• _Supplied data_

# # # # # # #

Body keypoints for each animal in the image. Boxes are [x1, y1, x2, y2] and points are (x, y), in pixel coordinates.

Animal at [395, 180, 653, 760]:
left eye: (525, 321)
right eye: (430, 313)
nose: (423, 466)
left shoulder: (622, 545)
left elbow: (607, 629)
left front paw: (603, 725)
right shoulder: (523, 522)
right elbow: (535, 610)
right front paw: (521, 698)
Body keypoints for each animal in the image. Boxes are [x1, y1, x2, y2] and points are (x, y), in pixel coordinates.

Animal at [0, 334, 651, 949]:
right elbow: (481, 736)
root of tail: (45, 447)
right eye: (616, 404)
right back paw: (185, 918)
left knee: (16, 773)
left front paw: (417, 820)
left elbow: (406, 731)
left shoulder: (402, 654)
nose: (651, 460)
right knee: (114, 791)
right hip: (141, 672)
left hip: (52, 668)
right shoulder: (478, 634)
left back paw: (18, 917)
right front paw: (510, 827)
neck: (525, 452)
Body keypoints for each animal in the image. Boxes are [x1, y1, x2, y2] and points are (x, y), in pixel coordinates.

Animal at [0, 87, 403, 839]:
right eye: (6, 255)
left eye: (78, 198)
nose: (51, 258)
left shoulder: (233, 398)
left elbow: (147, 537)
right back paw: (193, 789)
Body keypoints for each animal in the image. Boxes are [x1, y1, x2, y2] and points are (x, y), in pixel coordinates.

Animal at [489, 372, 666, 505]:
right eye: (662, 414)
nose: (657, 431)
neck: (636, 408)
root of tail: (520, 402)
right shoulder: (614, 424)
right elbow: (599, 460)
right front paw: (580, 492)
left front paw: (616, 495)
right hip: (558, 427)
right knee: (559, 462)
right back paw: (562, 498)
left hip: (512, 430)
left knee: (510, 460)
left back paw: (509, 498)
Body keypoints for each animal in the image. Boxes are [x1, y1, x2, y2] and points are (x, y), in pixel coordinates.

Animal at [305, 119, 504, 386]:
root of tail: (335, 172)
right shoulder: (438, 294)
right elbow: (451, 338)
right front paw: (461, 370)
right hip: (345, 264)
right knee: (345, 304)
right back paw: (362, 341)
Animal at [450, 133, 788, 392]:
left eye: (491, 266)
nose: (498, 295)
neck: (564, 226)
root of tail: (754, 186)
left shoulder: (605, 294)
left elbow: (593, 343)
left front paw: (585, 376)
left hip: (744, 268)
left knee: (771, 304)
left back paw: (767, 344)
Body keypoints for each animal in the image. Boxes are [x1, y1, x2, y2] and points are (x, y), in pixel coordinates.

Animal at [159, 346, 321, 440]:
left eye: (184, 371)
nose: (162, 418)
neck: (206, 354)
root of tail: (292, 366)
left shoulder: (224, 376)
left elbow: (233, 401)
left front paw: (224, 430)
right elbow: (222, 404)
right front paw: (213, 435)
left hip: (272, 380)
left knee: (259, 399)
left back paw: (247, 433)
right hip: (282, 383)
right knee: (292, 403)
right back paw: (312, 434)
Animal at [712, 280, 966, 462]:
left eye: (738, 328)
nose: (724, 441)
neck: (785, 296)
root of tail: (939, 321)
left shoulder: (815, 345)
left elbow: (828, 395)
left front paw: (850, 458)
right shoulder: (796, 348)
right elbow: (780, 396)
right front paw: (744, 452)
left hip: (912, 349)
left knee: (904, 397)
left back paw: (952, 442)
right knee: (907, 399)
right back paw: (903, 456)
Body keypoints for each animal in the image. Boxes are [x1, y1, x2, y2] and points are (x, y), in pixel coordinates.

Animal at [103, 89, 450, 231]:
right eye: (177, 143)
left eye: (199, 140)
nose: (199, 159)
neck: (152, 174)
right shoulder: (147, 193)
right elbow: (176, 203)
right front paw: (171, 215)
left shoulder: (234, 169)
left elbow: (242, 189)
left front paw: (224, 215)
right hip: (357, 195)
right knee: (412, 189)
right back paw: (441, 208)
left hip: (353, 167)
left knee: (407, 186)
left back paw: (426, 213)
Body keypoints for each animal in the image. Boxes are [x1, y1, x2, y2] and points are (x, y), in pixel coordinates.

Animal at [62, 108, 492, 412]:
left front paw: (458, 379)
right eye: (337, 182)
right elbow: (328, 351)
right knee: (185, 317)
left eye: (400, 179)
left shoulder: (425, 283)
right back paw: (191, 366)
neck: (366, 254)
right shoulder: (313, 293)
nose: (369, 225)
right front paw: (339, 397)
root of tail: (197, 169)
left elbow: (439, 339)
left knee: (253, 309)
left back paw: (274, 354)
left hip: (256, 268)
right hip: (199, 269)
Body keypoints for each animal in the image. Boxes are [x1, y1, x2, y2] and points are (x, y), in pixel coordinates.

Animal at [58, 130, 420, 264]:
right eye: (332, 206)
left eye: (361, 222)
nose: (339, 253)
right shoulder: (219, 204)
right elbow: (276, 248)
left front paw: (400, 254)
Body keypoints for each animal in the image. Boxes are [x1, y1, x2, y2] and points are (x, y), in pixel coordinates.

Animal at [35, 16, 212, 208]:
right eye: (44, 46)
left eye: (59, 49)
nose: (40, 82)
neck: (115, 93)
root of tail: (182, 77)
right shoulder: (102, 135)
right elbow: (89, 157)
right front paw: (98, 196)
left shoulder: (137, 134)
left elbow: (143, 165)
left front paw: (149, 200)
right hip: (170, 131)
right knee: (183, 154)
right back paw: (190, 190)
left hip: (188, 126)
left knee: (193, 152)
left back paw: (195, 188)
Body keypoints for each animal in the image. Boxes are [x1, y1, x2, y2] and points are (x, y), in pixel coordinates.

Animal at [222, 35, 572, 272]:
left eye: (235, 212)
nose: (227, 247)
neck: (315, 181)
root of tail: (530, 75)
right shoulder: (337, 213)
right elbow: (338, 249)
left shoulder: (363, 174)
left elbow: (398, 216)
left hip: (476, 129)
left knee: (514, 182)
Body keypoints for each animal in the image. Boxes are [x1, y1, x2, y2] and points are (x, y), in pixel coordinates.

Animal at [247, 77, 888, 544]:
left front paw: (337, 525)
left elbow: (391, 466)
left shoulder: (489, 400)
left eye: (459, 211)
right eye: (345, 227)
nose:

# # # # # # #

• _Instructions for the task_
Give an exact copy of the lines above from the line with "left knee: (407, 186)" up to and including the line with "left front paw: (400, 254)", and leave everything else out.

• _Output below_
left knee: (407, 186)
left back paw: (426, 213)
Body keypoints for each animal in the image. Boxes are [x1, y1, x2, y2] and points are (x, y), in pixel coordinates.

Animal at [62, 108, 492, 412]:
left front paw: (458, 379)
right eye: (337, 182)
right elbow: (328, 351)
right knee: (185, 317)
left eye: (400, 179)
left shoulder: (425, 283)
right back paw: (191, 366)
neck: (366, 254)
right shoulder: (313, 293)
nose: (369, 225)
right front paw: (339, 397)
root of tail: (197, 169)
left elbow: (439, 339)
left knee: (253, 309)
left back paw: (274, 354)
left hip: (256, 268)
right hip: (199, 269)
Body keypoints for each animal in the image. Boxes are [x1, y1, x2, y2] and points are (x, y), in pixel coordinates.

Animal at [58, 130, 420, 264]:
right eye: (332, 206)
left eye: (361, 222)
nose: (339, 253)
right shoulder: (219, 204)
right elbow: (276, 248)
left front paw: (400, 254)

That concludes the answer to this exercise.